La tenue d'une enquête publique n'est pas obligatoire dans ce cadre, bien qu'elle puisse être utile.
L’organe compétent pour désaffecter est en principe la même instance que celle compétente pour les aliénations[5]. Il s’agit donc selon nous du conseil communal ou, en cas de délégation dans les limites énoncées précédemment, du collège communal.
Des règles particulières peuvent toutefois trouver à s’appliquer. Ainsi, si le bien en question constitue une voirie communale, il est nécessaire de respecter les dispositions particulières du décret du 6 février 2014 relatif à la voirie communale. Ces dispositions imposent notamment la tenue d’une enquête publique et attribuent la compétence exclusivement au conseil communal, sans possibilité de délégation.
Lorsque le bien est affecté au logement et aux fonctions d’un ministre d’un culte reconnu, la circulaire du 20 juin 2024 recommande de consulter l'organe représentatif agréé du culte concerné quant à la désaffectation. Précisons en effet que des règles spécifiques encadrent l’occupation des presbytères[6].
2. Décision de principe sur l’opération
Dans la pratique, la procédure débute souvent par une estimation du bien, sollicitée par le collège communal.
Le conseil communal (ou le collège en cas de délégation) délibère ensuite sur le principe de l’opération. Il fixe les conditions et modalités de la procédure d’attribution et adopte les conditions contractuelles. Par exemple, en matière de vente immobilière, il décide :
- du recours au gré à gré ou à la vente publique ;
- des conditions essentielles et éventuellement substantielles de la vente ;
- du prix minimum de l’opération, en tenant compte de l’estimation du bien ;
- des modalités de la procédure d’attribution ;
- de l'utilisation de la somme obtenue conformément à la circulaire budgétaire et au plan de gestion éventuel ;
- le cas échéant, du caractère d'utilité publique de l’acquisition immobilière ; l'article 161, 2°, du Code des droits d'enregistrement prévoit en effet la gratuité des droits pour les cessions amiables d'immeubles pour cause d'utilité publique aux communes ;
- etc.
3. Engagement de la procédure et attribution du contrat
Sauf disposition légale spécifique, le collège communal engage la procédure, attribue le contrat et assure le suivi de son exécution. Lorsque des négociations sont permises avec les candidats, il appartient au collège d'approuver celles-ci.
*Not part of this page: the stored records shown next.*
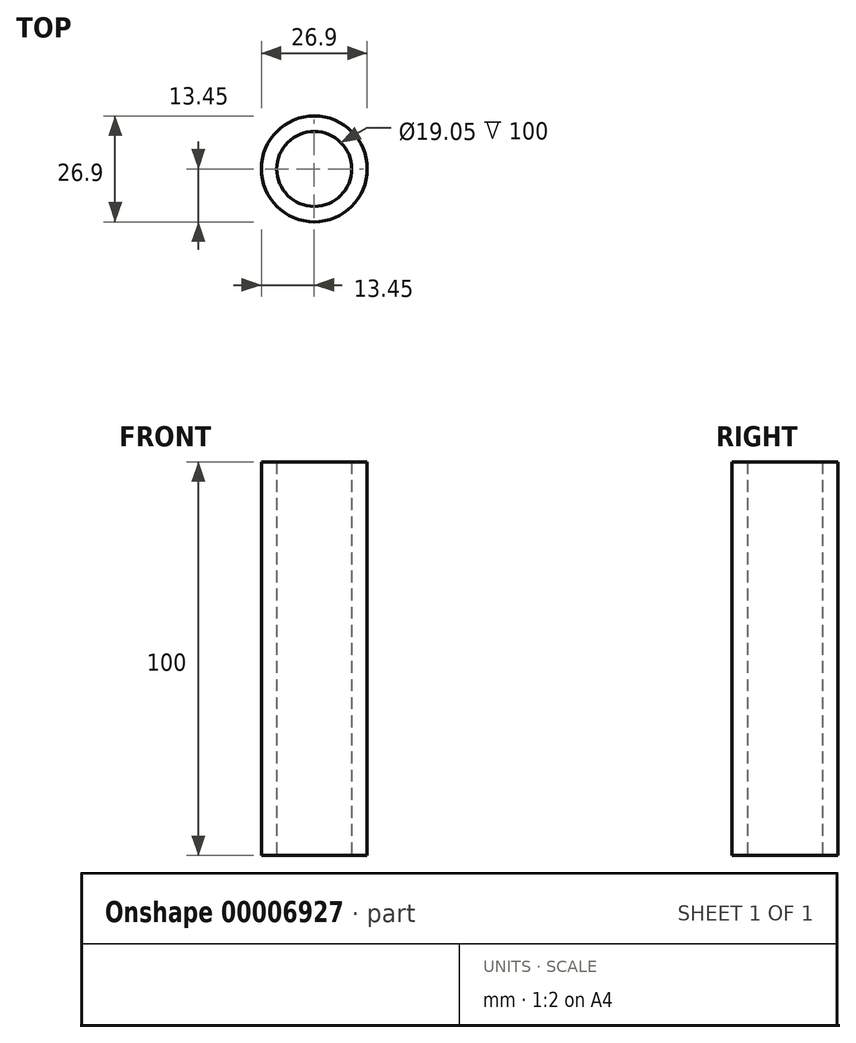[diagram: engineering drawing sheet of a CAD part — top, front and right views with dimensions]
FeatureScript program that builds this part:
annotation { "Feature Type Name" : "Feature", "Feature Type Description" : "" }
export const myFeature = defineFeature(function(context is Context, id is Id, definition is map)
    precondition{}
    {
        {
            var Q0;
            Q0=qCreatedBy(makeId("Top.planeOp"),FACE);
            var sketch = newSketch(context, id + "F0", { "sketchPlane" : qUnion([Q0])});
            skCircle(sketch, "E0", {"center": v(0, 0) * mm, "radius": 13.45 * mm});
            skCircle(sketch, "E1", {"center": v(0, 0) * mm, "radius": 9.53 * mm});
            skSolve(sketch);
        }
        {
            var Q0;
            Q0=makeQuery(id+"F0.imprint","IMPRINT",FACE,{"disambiguationData":[TD([[makeQuery(id+"F0.imprint","IMPRINT",EDGE,{"derivedFrom":sQuery(id+"F0.wireOp",EDGE,"E0")}),1.0]])]});
            extrude(context, id + "F1", {"entities" : qUnion([Q0]), "depth" : 100 * mm});
        }
    });
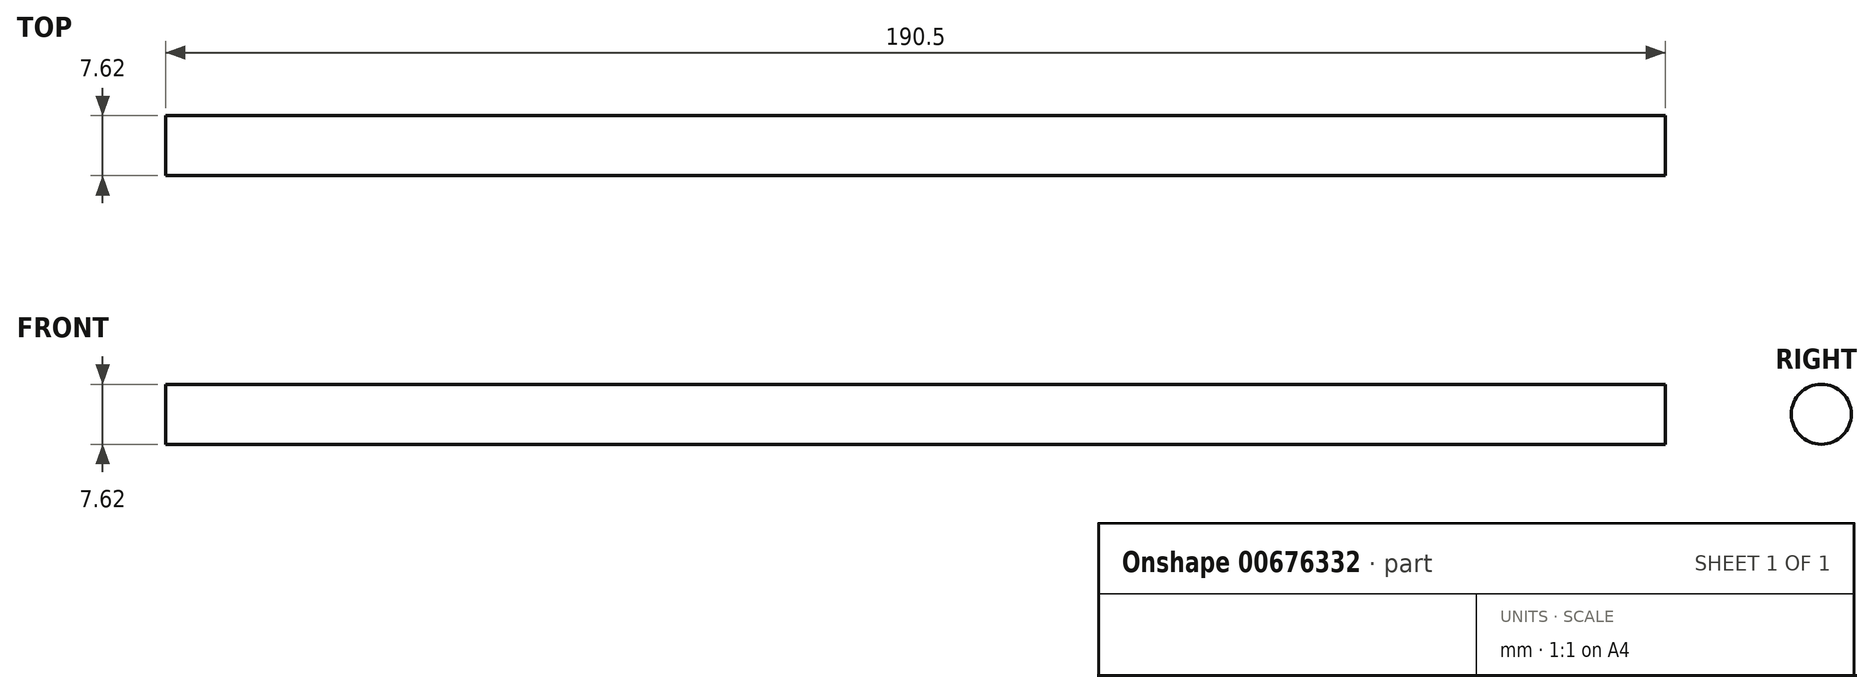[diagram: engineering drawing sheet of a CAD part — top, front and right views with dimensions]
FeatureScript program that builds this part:
annotation { "Feature Type Name" : "Feature", "Feature Type Description" : "" }
export const myFeature = defineFeature(function(context is Context, id is Id, definition is map)
    precondition{}
    {
        {
            var Q0;
            Q0=qCreatedBy(makeId("Right.planeOp"),FACE);
            var sketch = newSketch(context, id + "F0", { "sketchPlane" : qUnion([Q0])});
            skCircle(sketch, "E0", {"center": v(0, 0) * mm, "radius": 3.81 * mm});
            skSolve(sketch);
        }
        {
            var Q0;
            Q0 = qSketchRegion(id + "F0", true);
            extrude(context, id + "F1", {"entities" : qUnion([Q0]), "depth" : 190.5 * mm, "offsetDistance" : 25.4 * mm});
        }
    });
Ces négociations doivent se dérouler dans le strict respect des principes d'égalité.
Le collège doit notamment :
- procéder aux mesures de publicité adéquates, conformément aux modalités arrêtées par le conseil (ou, si délégation, collège) ;
- examiner l’admissibilité des candidatures et des offres ;
- approuver le résultat des négociations ;
- en cas de gré à gré, établir une analyse comparative des offres dans un rapport motivé ;
- attribuer le contrat et, dans la limite des conditions fixées initialement par l’organe compétent, approuver le prix final de l’opération, le cocontractant, ainsi que le projet d’acte ou de contrat à conclure ;
- le cas échéant, renoncer à attribuer le contrat.
La décision d’attribution doit être motivée de manière formelle.
4. Signature du contrat
a. Sous seing privé
La signature des contrats sous seing privé se fait selon les règles habituelles : le contrat est signé par le Bourgmestre et contresigné par le Directeur général, conformément à l'article L1132-3 du CDLD.
Le Bourgmestre peut déléguer par écrit la signature à un ou plusieurs membres du collège. Cette délégation est révocable à tout moment.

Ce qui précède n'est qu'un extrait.